START PROVIDED RECORDS
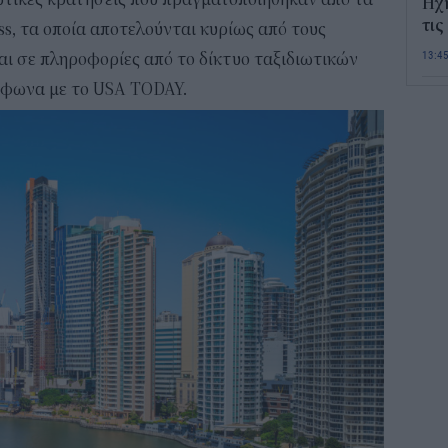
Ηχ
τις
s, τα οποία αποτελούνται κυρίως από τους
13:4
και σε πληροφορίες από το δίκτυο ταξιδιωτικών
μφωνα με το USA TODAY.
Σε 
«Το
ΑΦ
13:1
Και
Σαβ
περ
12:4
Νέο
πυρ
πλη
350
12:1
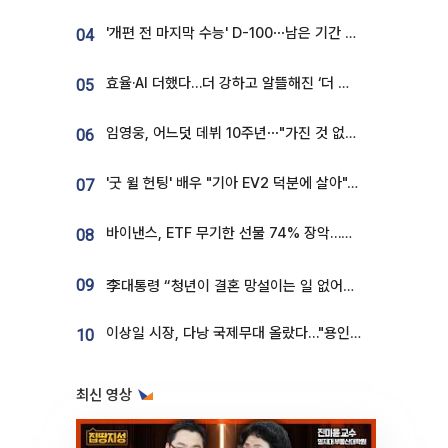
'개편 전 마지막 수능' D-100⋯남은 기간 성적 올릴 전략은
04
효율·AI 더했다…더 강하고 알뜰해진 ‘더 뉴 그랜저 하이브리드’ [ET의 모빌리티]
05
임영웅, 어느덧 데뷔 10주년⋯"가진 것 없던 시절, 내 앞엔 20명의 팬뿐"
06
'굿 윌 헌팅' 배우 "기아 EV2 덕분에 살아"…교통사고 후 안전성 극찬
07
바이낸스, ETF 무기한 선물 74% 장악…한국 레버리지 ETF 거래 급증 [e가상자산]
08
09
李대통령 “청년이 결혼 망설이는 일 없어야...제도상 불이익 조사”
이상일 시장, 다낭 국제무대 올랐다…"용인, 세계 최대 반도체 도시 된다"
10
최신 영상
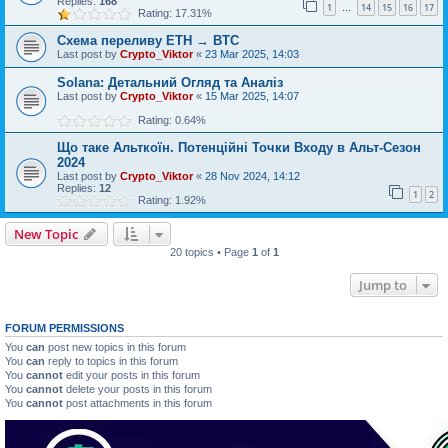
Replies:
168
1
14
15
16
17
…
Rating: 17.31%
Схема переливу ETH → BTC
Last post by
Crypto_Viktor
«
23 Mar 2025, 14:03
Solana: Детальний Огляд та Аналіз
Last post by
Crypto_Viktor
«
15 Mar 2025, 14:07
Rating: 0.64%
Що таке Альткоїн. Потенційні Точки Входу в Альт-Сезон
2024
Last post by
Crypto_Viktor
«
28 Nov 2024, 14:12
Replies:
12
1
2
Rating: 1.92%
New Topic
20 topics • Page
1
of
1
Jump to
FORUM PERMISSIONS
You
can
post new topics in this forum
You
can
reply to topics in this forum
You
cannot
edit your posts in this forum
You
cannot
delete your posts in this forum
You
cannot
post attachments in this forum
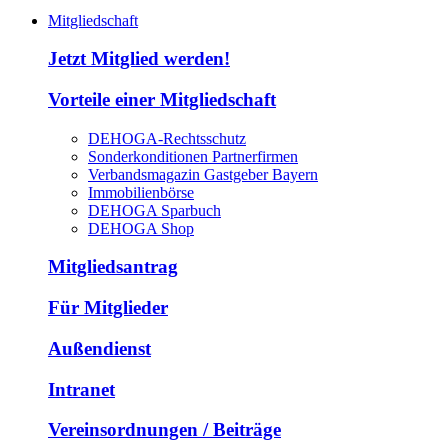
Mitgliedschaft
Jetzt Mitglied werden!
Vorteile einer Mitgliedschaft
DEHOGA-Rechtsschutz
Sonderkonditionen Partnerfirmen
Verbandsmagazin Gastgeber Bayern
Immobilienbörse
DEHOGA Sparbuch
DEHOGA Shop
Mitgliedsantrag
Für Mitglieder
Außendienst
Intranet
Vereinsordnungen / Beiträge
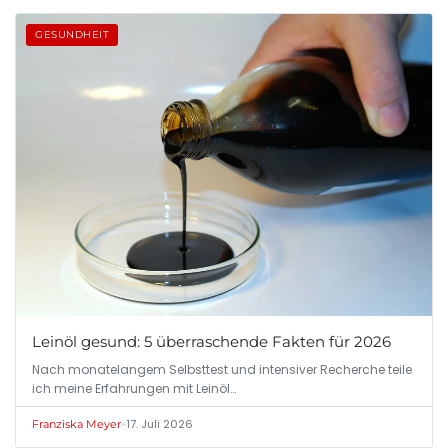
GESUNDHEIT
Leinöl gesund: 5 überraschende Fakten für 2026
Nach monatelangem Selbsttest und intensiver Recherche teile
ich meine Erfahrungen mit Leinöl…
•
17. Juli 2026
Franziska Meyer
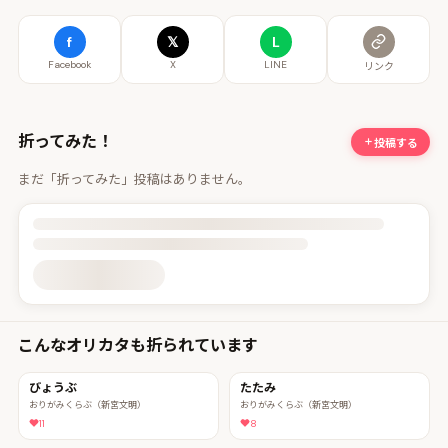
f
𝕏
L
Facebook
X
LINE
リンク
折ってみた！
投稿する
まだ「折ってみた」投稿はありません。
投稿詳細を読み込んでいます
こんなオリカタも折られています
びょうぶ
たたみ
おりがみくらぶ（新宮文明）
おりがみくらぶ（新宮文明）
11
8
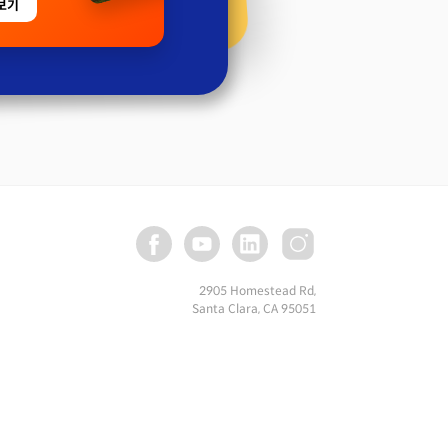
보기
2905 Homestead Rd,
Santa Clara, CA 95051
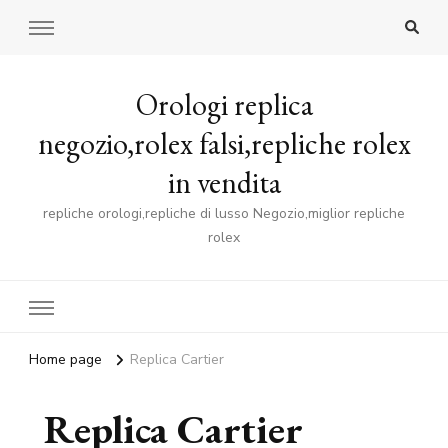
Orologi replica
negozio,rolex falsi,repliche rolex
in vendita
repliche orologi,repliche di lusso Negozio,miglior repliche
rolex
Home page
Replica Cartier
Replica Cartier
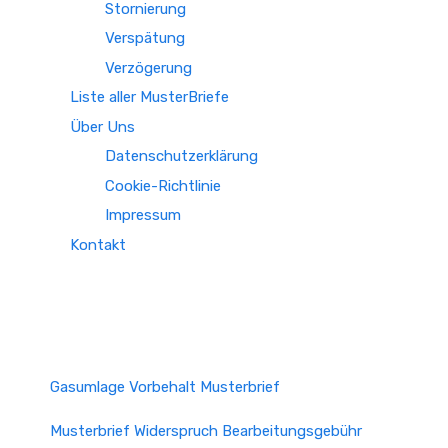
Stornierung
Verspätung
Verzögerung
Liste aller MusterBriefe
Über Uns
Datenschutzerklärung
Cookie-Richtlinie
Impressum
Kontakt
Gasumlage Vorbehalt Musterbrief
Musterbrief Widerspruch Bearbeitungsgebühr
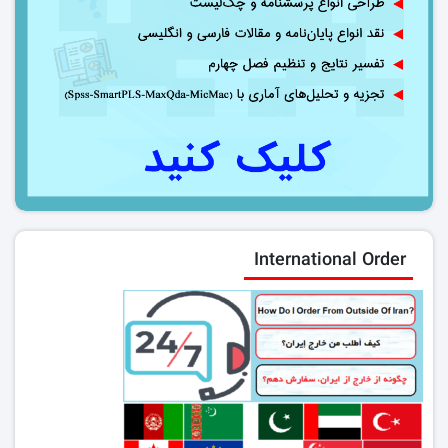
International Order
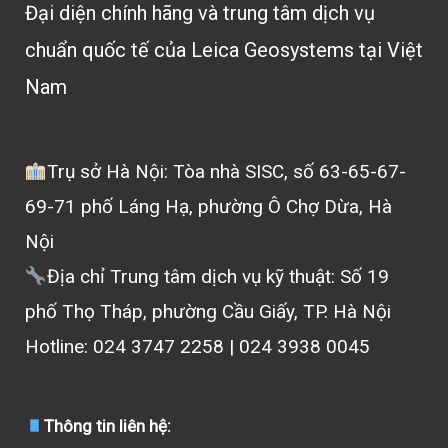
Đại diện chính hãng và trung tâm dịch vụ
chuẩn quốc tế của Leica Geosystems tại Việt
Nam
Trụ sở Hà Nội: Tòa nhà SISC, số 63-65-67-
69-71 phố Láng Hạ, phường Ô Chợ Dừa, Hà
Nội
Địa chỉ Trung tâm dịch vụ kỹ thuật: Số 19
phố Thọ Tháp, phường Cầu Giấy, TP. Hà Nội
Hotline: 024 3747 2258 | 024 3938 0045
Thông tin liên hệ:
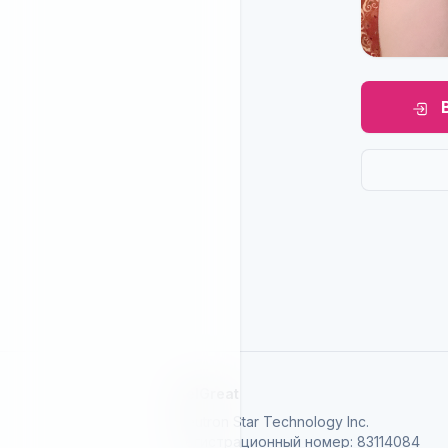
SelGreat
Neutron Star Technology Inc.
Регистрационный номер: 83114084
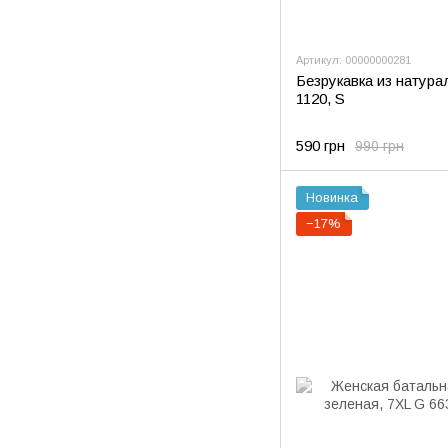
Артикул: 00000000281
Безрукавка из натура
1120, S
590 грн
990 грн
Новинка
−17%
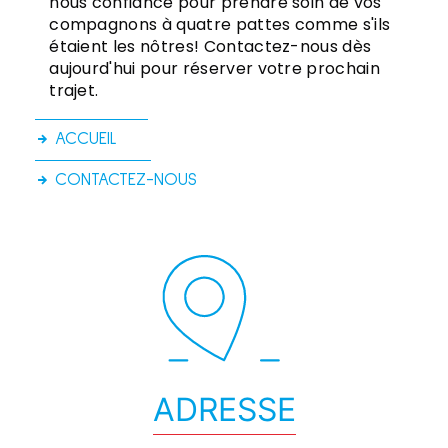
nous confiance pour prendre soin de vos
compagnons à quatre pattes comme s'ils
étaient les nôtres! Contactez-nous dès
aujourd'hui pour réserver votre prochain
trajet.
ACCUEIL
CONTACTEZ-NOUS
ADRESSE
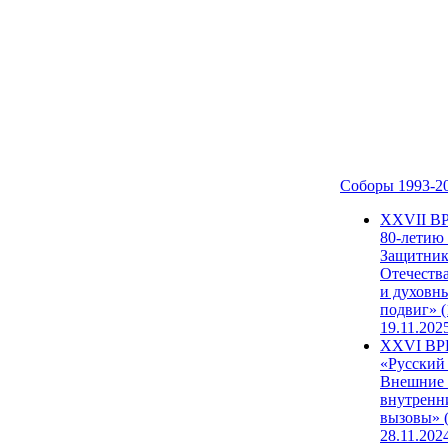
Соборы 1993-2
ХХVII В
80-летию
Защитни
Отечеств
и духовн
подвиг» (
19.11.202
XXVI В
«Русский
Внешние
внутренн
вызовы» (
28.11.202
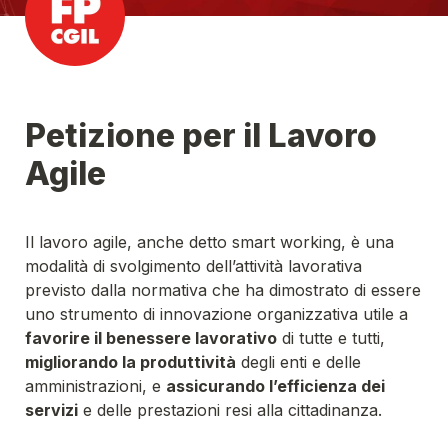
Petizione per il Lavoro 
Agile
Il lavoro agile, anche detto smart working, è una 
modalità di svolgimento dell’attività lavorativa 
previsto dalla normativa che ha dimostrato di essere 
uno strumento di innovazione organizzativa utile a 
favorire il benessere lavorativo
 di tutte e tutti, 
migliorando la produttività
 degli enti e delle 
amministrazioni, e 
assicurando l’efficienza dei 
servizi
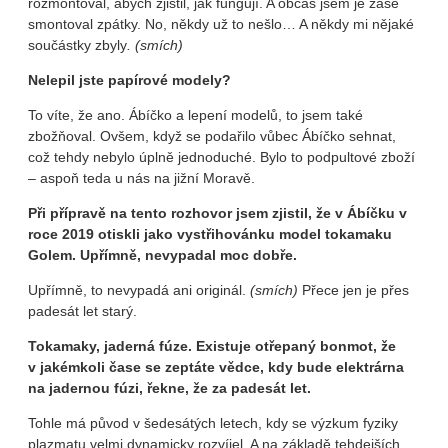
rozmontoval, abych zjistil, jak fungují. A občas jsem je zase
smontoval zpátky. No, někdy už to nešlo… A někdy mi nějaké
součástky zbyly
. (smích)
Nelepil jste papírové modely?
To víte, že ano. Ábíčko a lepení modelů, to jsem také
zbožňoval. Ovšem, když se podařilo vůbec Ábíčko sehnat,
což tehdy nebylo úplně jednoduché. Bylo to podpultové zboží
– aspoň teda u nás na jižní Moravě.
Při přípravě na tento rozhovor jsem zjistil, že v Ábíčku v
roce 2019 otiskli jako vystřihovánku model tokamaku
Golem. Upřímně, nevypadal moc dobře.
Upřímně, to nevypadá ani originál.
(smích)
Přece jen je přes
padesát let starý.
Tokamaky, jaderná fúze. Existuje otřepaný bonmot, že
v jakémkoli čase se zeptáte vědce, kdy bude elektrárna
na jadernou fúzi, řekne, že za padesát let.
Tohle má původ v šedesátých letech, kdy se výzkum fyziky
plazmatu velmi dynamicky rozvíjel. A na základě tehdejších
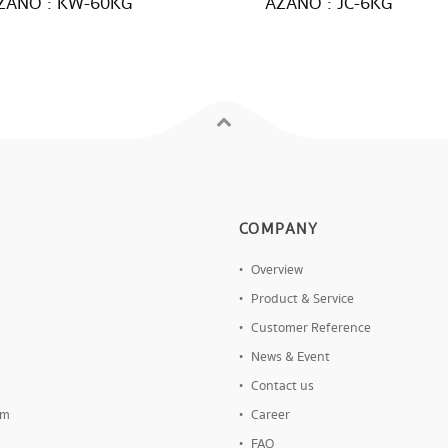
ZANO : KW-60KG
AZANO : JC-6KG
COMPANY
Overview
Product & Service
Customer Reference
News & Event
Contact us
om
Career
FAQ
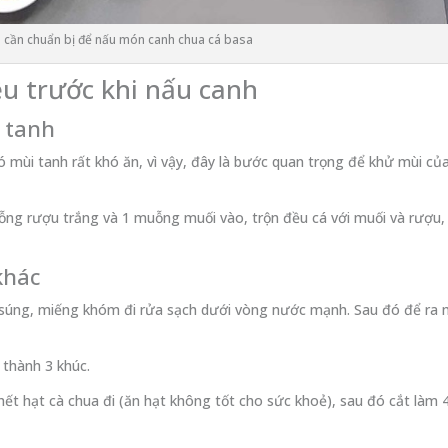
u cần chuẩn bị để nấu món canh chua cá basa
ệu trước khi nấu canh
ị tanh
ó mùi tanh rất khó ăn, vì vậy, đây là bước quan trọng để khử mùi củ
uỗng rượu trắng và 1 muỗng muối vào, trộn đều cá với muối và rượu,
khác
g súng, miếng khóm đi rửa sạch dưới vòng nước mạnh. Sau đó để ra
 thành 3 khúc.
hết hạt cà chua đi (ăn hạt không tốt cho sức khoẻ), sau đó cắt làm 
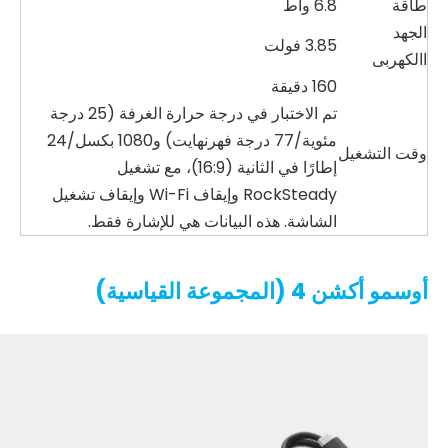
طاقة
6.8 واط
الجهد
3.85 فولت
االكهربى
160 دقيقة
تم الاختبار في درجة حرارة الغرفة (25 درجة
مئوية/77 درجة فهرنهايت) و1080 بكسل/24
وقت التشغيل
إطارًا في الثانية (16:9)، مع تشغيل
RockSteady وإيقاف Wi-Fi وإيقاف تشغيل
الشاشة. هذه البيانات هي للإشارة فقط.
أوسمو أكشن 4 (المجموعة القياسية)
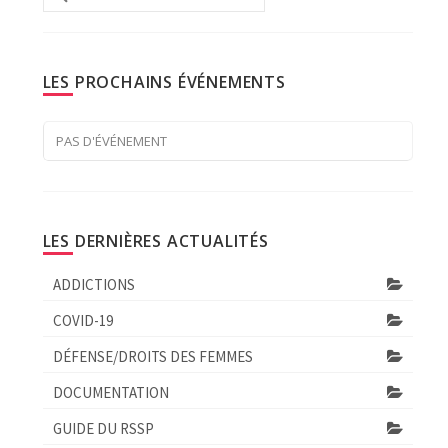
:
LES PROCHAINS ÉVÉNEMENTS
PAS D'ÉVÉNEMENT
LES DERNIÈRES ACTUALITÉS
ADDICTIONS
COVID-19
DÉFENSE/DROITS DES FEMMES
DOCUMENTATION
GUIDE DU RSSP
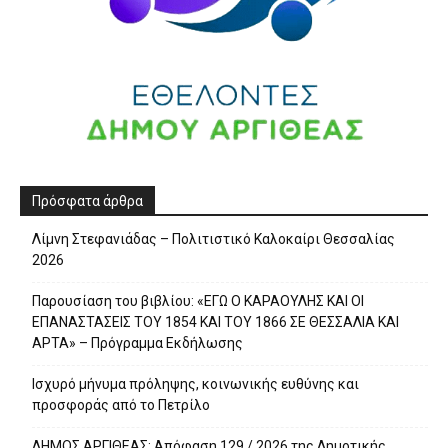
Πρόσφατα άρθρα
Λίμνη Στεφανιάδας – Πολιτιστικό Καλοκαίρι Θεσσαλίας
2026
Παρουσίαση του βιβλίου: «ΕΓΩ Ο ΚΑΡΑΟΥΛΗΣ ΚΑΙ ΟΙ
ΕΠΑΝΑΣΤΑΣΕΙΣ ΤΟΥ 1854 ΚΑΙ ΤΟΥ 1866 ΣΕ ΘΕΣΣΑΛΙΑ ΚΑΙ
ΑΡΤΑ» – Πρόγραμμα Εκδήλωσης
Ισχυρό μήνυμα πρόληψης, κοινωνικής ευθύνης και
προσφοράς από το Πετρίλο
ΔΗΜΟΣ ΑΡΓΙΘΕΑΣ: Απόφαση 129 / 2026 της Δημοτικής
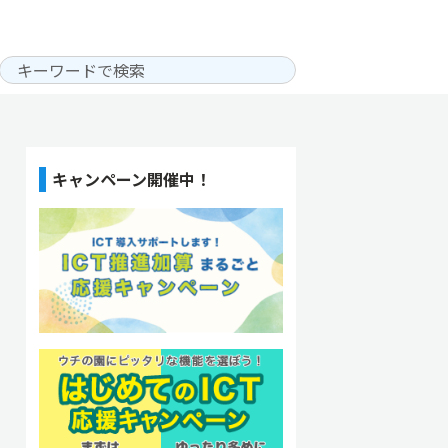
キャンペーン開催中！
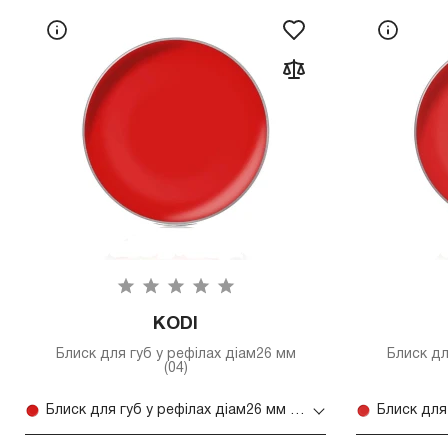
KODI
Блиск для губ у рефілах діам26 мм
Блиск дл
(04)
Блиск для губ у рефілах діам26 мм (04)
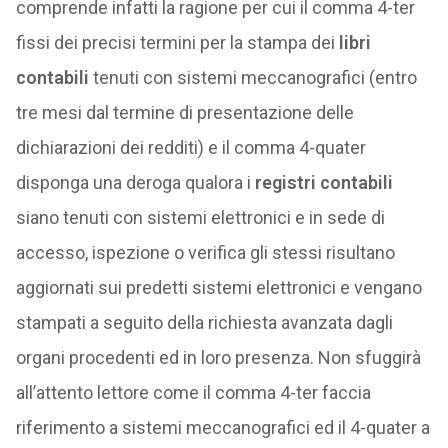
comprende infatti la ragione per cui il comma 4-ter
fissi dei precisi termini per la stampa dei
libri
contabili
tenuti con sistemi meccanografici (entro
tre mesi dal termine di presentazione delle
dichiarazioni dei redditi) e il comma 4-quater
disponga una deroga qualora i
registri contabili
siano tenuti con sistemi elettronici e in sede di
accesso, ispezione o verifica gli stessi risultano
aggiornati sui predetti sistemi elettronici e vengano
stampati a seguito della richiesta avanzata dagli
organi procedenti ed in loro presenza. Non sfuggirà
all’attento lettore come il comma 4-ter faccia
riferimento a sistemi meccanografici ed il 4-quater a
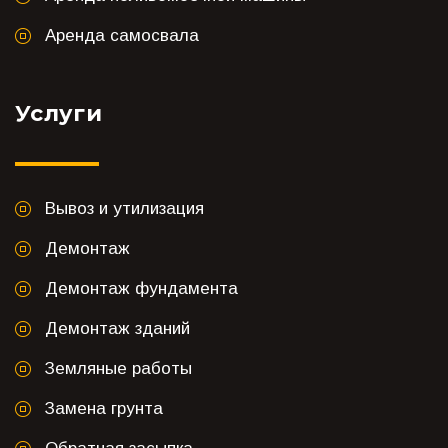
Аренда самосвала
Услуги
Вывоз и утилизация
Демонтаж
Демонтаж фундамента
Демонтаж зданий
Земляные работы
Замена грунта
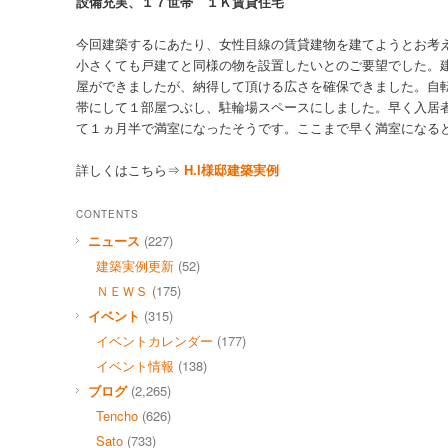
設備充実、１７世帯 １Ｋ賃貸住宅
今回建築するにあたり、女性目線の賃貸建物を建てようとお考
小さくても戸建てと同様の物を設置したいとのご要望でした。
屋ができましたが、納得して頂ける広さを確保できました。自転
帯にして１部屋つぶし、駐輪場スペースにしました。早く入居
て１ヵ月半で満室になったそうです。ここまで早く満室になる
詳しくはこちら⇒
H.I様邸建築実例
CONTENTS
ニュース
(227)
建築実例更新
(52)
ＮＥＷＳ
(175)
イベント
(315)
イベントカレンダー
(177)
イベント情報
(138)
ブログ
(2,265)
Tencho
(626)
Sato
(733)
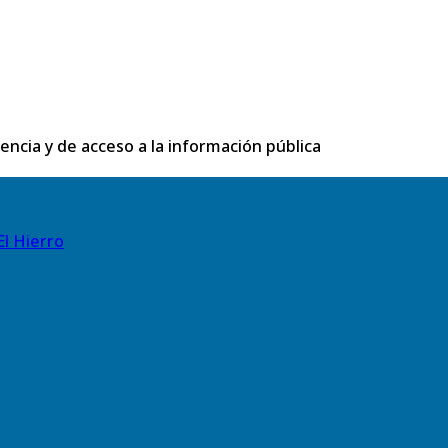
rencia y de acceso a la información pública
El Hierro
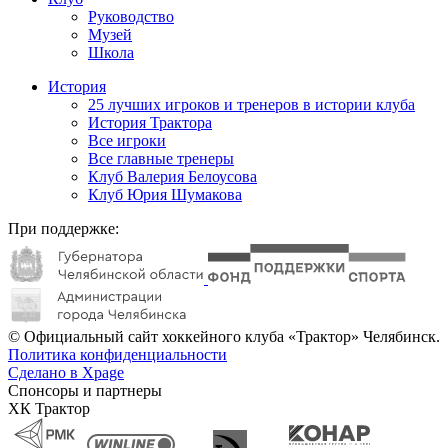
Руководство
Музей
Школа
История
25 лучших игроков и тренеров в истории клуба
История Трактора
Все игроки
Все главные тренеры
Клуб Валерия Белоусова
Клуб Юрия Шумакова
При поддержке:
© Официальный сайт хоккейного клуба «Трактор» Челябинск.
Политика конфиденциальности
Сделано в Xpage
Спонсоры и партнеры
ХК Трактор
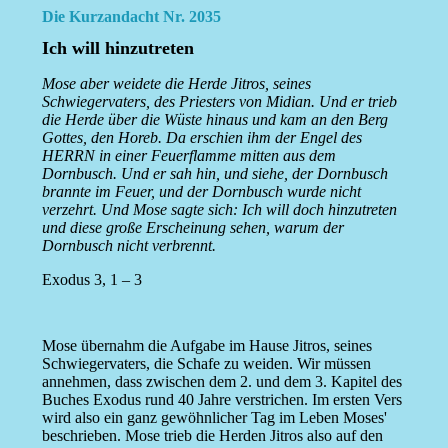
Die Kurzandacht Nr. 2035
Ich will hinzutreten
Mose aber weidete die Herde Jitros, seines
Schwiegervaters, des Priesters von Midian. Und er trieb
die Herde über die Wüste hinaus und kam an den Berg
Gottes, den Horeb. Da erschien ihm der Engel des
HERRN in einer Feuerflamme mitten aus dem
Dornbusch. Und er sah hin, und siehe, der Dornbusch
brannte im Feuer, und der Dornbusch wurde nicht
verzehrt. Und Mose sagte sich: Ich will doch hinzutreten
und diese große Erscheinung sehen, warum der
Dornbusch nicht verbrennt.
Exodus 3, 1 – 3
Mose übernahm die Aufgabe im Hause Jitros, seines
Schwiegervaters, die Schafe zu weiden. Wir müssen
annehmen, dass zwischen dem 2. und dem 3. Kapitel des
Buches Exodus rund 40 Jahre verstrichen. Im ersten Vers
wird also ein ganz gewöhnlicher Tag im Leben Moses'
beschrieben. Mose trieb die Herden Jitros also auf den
END PROVIDED RECORDS
[EXERCISE BRIEF]:
Return every line in the records that includes the string "chua".

[TASK RESPONSE]:
u cần chuẩn bị để nấu món canh chua cá basa
hết hạt cà chua đi (ăn hạt không tốt cho sức khoẻ), sau đó cắt làm 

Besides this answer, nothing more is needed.